An analysis of the CommunitySmart fundraising and loyalty program

While on a WE in the Russian River area, 2 hours north of San Francisco, my payment-obsessed eye noticed a “Community Smart Bonus Rewards” sticker on the entrance door of the Food for Humans organic supermarket.

CommunitySmart Bonus Rewards

Back home, I researched this program and found out that Community Smart Bonus Rewards is essentially a merchant-funded local fundraising program for local non-profits and community services like schools. Participating merchants set a rebate, participating customers choose a school or charity in their community that they would like to support, and for each qualifying transaction the cash value of the rebate minus a small administration fee is paid to the chosen school or charity. This reminded me a lot of Community Way, except that in Community Way, rebates are re-circulated as local currency, so they have a multiplier effect.
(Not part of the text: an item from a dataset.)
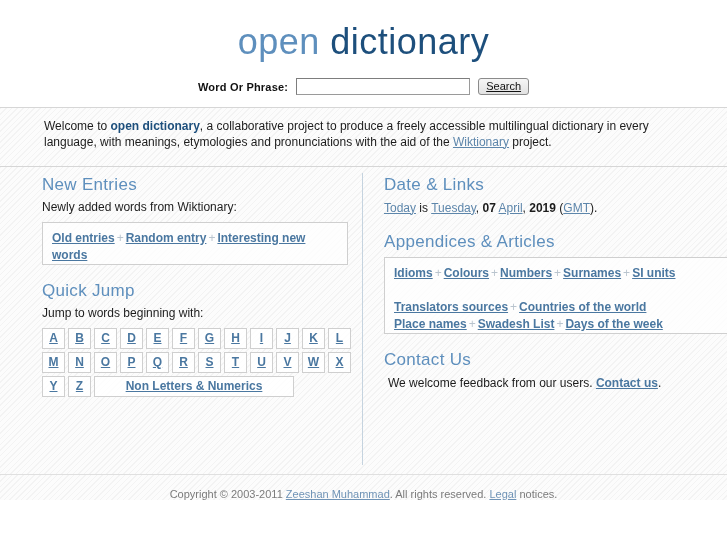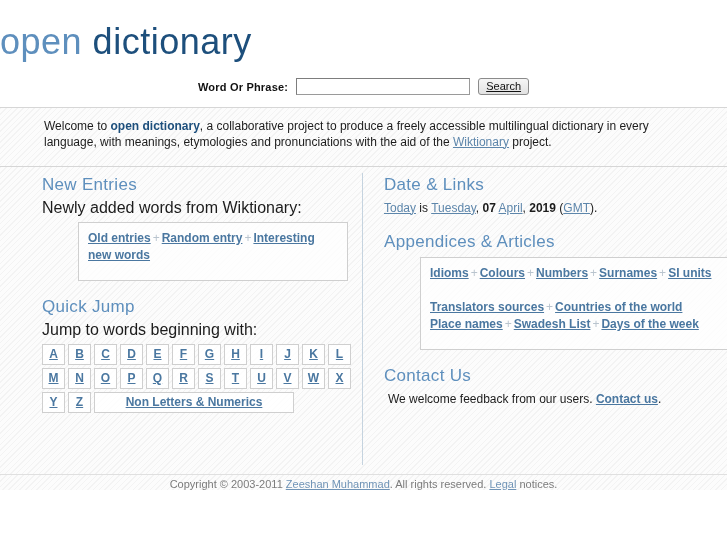"open dictionary" .logo { text-align: left -> center }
Merchants decide how to structure their rebates. The most common seems to be an amount or percentage based on a minimum purchase amount with an optional capped amount on each rebate, but many other options are possible:

  • a flat dollar amount,
  • a fixed percentage of the purchase amount,
  • a tiered percentage of the purchase amount,
  • an amount that is available on certain shopping days or promotional periods.
  • a special percentage or amount (to override a normal percentage or amount) on certain shopping days or promotional periods.

Participation in the program only requires merchants to have a POS terminal, and only requires customers to have either a Community Smart-registered credit card, or a CommunitySmart program card (shipping/handling fee $4.95) for customers who wants to pay by cash or check.

When paying by cash or check, customers slide their CommunitySmart program card in the POS reader. Because the card is not a payment card the payment is declined, but the information about the purchase and the amount is recorded. This method of capturing customer transaction data by routine declining of authorization requests is the core patent of Nietech, the company supporting the Community Smart service.

Nietech is a Santa Rosa, CA-based company.  According to this bizjournals.com report, their annual revenue is $750K. According to this article, they are a 14-people operation with among other customers, the Interra Project, a social commerce non-profit started by Dee Hock, founder of Visa International, and Greg Steltenpohl, founder of the Odwalla juice company with the goal to harness consumer power – 70 percent of the Gross National Product – for social change…

I haven’t had enough time to find much information about the current status and success of CommunitySmart or Interra. In 2005, Nietech reported having raised $75K for a local school in partnership with a local bank issuing their CommunitySmart card, but I haven’t found any news about a successful national roll-out. Similarly, Google News does not have much news about Interra Project in the last few years. I didn’t have much time to research and may have missed news, so if you have any information about these projects, please comment.